Negative keywords are also used to help keep ads from showing when keywords are being used that are not related to our ads.
The best content managed placements for this ad are examiner.com on multiple religion pages and religonfacts.com. Managed placements means I chose those sites for our ads. Experiencefestival.com is probably not a good placement and can be removed.
There are more automatic placements that are doing well: adsenseformobileapps.com, answers.com, about.com, books.google.com, and others. The total average CTR (Click Through Rate) is .12% and the average CPC (cost per click) is 77 cents – appearing in the gray area of the chart.
Here is an example of a content placement ad – it’s on the bottom of a blog post. You may be able to see a line of ads under “Ads by Google” and the first one is “Gay Friendly Church An open-minded, liberal faith. We support same sex marriage.” This is an ad of the Chesapeake cluster.

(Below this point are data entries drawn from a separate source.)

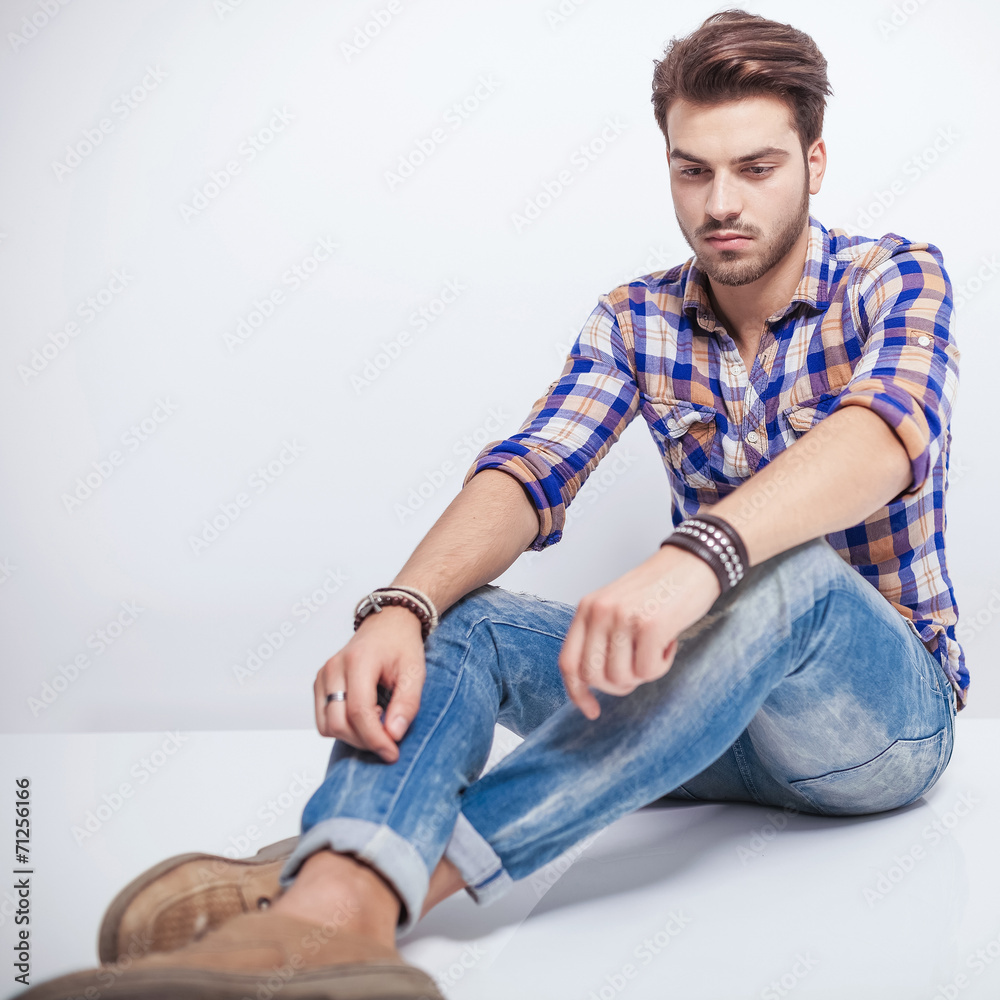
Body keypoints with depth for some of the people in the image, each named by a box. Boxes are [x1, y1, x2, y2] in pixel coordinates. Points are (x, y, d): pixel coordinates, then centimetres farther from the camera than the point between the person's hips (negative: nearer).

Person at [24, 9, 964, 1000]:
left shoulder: (892, 279, -6)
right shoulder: (635, 321, 4)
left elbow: (887, 431, -29)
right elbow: (529, 472, -13)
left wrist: (697, 552, -49)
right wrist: (400, 608, -34)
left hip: (887, 704, -2)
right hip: (720, 703, 3)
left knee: (790, 571, -38)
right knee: (455, 617, -22)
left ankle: (405, 872, -44)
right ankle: (333, 901, -50)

Google explains Quality Score as being important because a higher score will show the ad at a higher position and at a lower cost-per-click. Your ads have fairly high positions even though the quality score is low, though they may not show as often as they would with a higher score. Since we’re using a small geographic area, there’s not a lot of competition on many of the keywords being used on your campaigns.

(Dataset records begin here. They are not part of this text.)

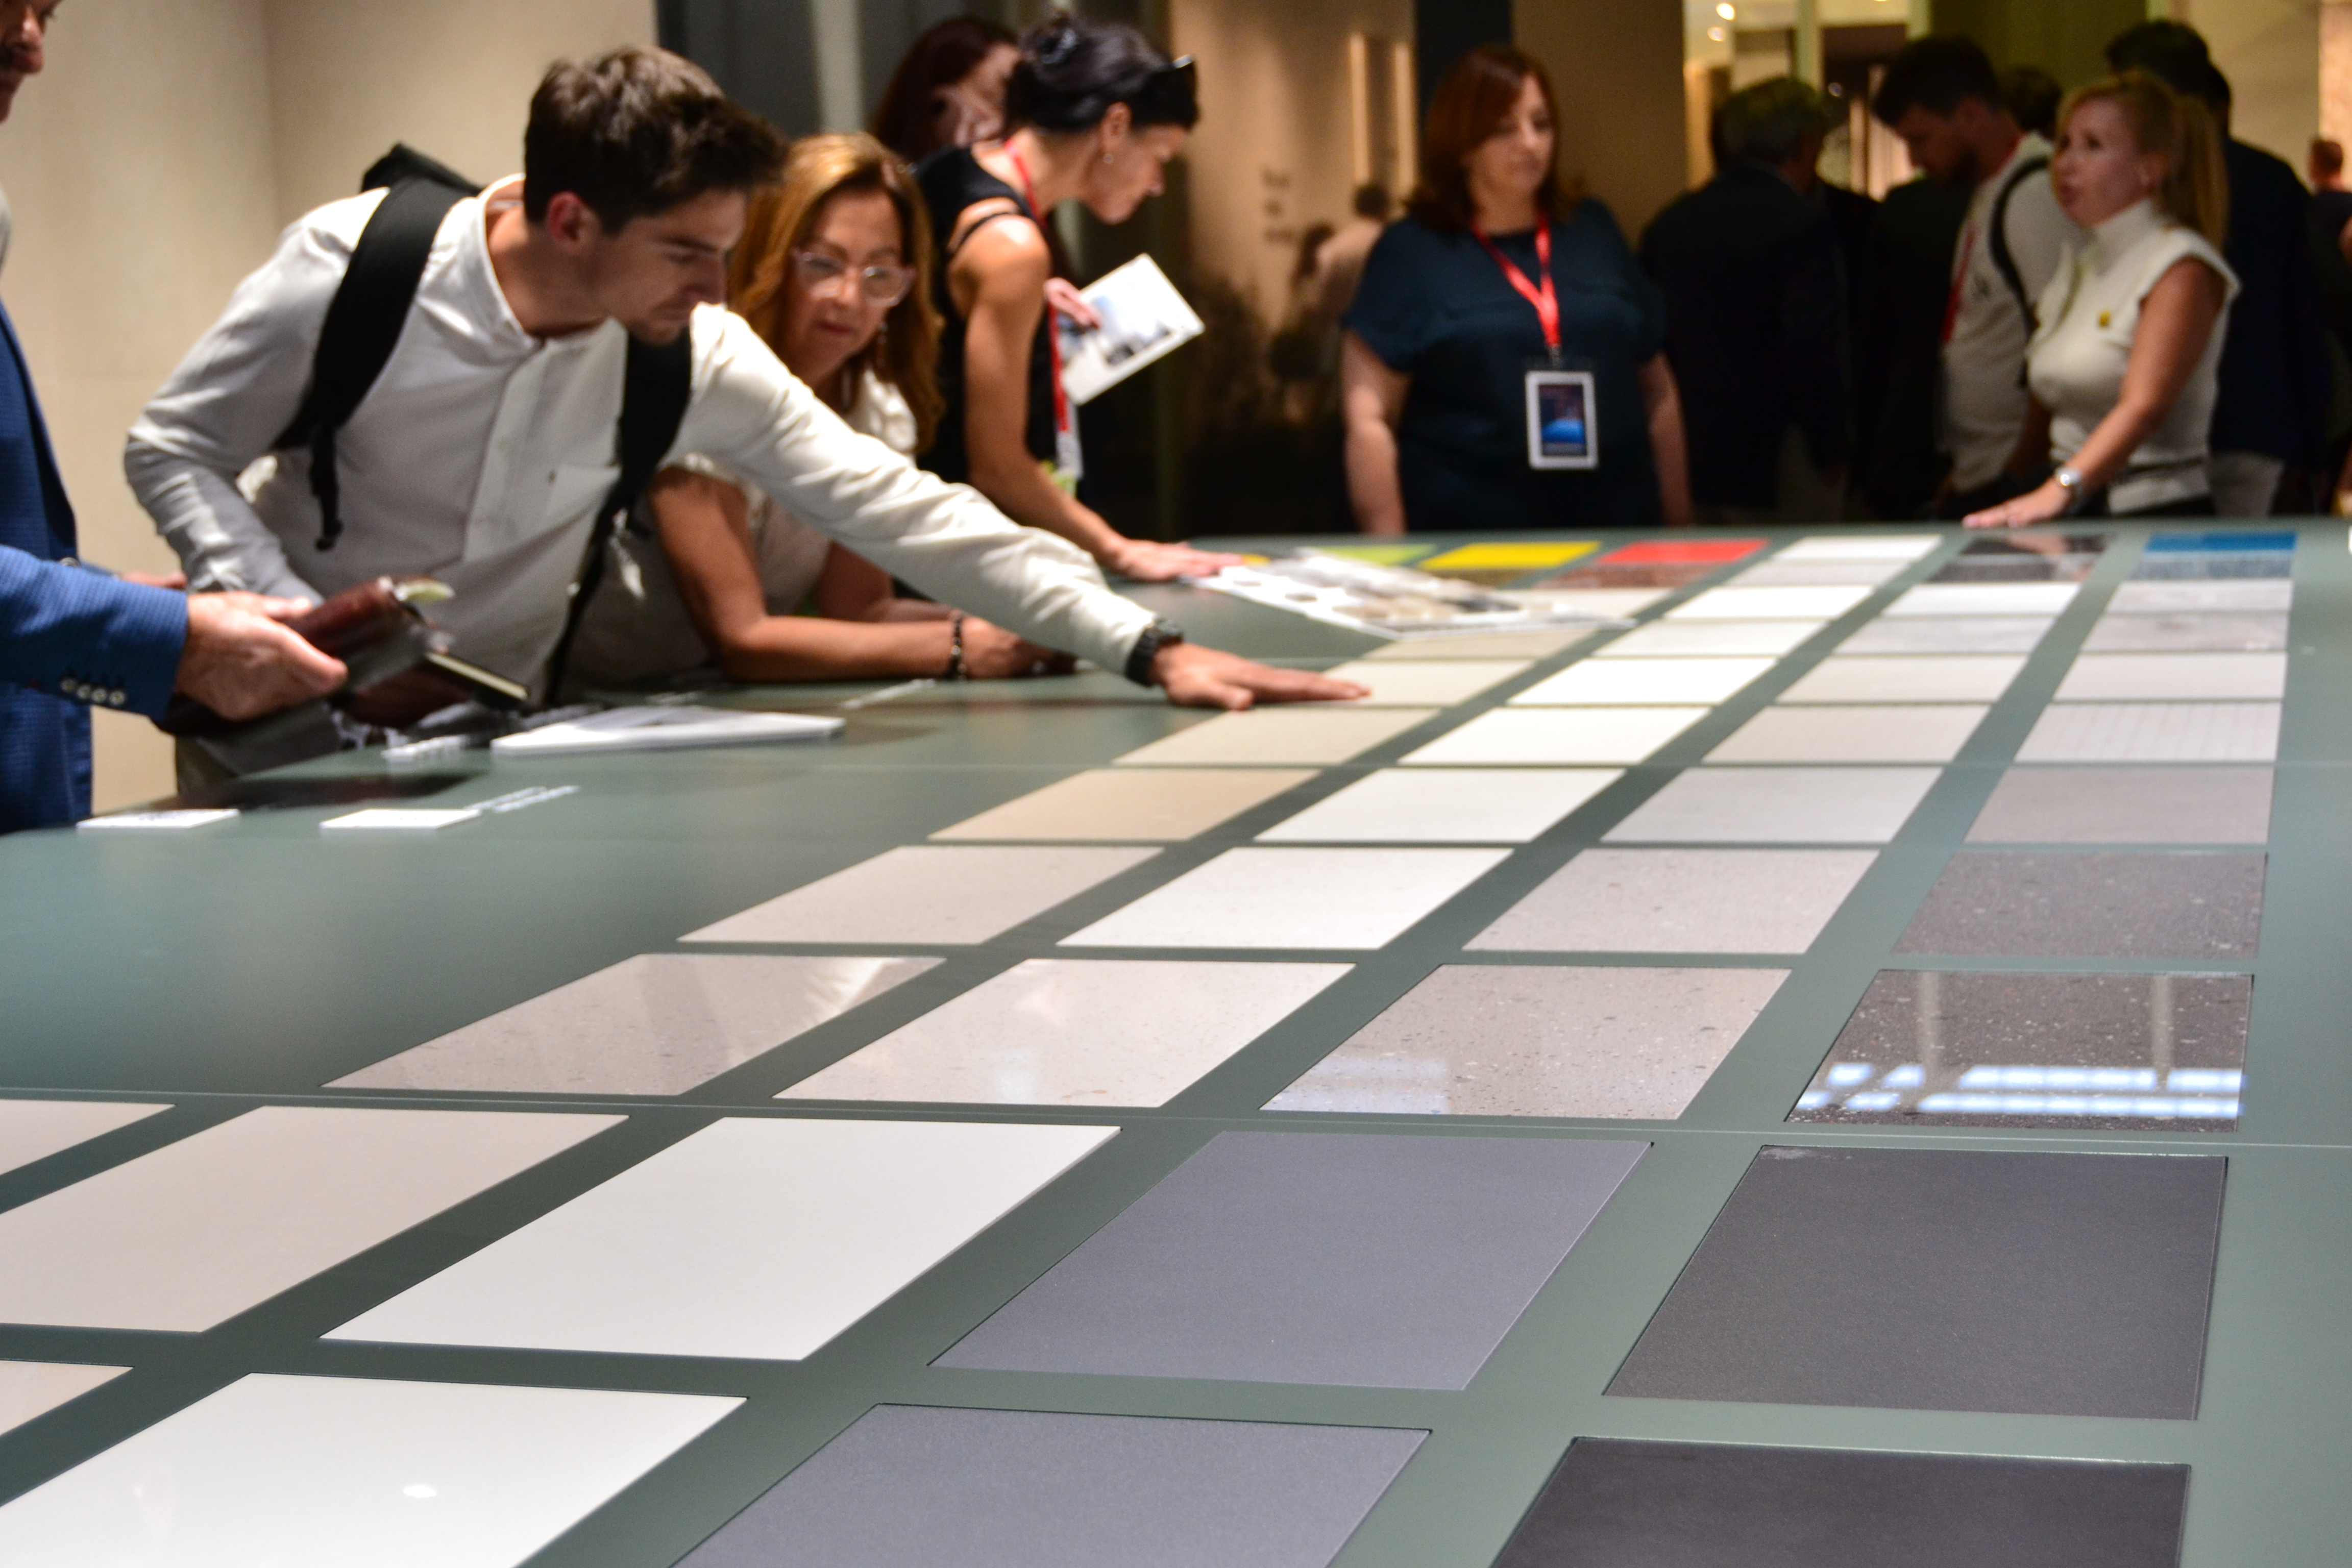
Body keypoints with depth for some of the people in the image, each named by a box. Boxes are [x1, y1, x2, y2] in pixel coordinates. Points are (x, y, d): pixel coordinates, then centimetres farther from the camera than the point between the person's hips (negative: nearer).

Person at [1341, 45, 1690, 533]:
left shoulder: (1592, 232, 13)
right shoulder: (1410, 252, 1)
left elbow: (1658, 392, 17)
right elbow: (1367, 419, -4)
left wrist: (1679, 526, 13)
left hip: (1615, 530, 4)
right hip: (1471, 543, -4)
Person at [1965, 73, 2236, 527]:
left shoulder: (2182, 267, -6)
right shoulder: (2077, 262, 18)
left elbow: (2144, 407, -19)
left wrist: (2061, 490, -32)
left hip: (2158, 515, -6)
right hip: (2077, 516, 6)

Quality score is important to Adword campaigns and you can read this if you are interested in this level of detail as to how Google Adwords works.
The landing page effects the quality score and overall performance of the ad. There is a lot of information about this on the web – you can read more about the details of how Adwords works on the web if you’re interested.

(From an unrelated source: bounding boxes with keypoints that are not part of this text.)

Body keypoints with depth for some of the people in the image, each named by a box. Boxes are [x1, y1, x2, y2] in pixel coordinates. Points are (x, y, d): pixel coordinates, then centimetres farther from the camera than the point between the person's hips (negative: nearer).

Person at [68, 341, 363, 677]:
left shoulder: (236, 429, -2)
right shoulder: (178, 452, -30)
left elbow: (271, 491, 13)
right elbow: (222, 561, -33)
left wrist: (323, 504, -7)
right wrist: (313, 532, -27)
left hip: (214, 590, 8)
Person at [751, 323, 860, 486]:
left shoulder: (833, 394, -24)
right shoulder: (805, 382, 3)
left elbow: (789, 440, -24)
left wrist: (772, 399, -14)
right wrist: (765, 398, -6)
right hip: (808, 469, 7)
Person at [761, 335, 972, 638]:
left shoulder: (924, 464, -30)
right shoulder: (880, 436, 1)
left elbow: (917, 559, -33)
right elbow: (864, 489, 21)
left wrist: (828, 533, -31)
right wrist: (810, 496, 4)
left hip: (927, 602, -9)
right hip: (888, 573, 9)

This is the home page of Main Line which one Ad Group uses as a landing page.
Read the page. The Adword campaign is currently working backwards – starting with creating an ad from a page that was created for some unknown reason that is not directly related to the campaign. Read text.
Here is an easy way to see how Google sees keywords. The tilde in front of the keyword tells Google to look for similar words. The minus in front of the keyword tells us not to show results with that word. I used the word “soul” since it’s prominent on the Well Springs site. As you can see, “soul” gives us the result “Spirit” but the first 2 results gives us “Spirit Airlines” and then “hip-hop” is next. So finding the right keywords can be tricky.
This is an example of a landing page that was created specifically for an Adword campaign, though it is still not the highest quality, because “welcoming to all” does not mean “lgbt” to Google and “lgbt” or”gay rights” does not appear in either the title or subtitle. In spite of the low quality score the ads to this page are doing fairly well.
The UUA has additional information about using Internet Media under their Marketing information.
If you want to work with the congregations in your JPD cluster, this web site was designed specifically for the purpose of pointing newcomers from and advertisement. Landing pages can be created for Adwords within this site. All 17 congregations from your cluster are listed here on an interactive Google map. It’s at PhilWilUUs.org. This is just one option for continuing to spread the word about Unitarian Universalism and your congregations.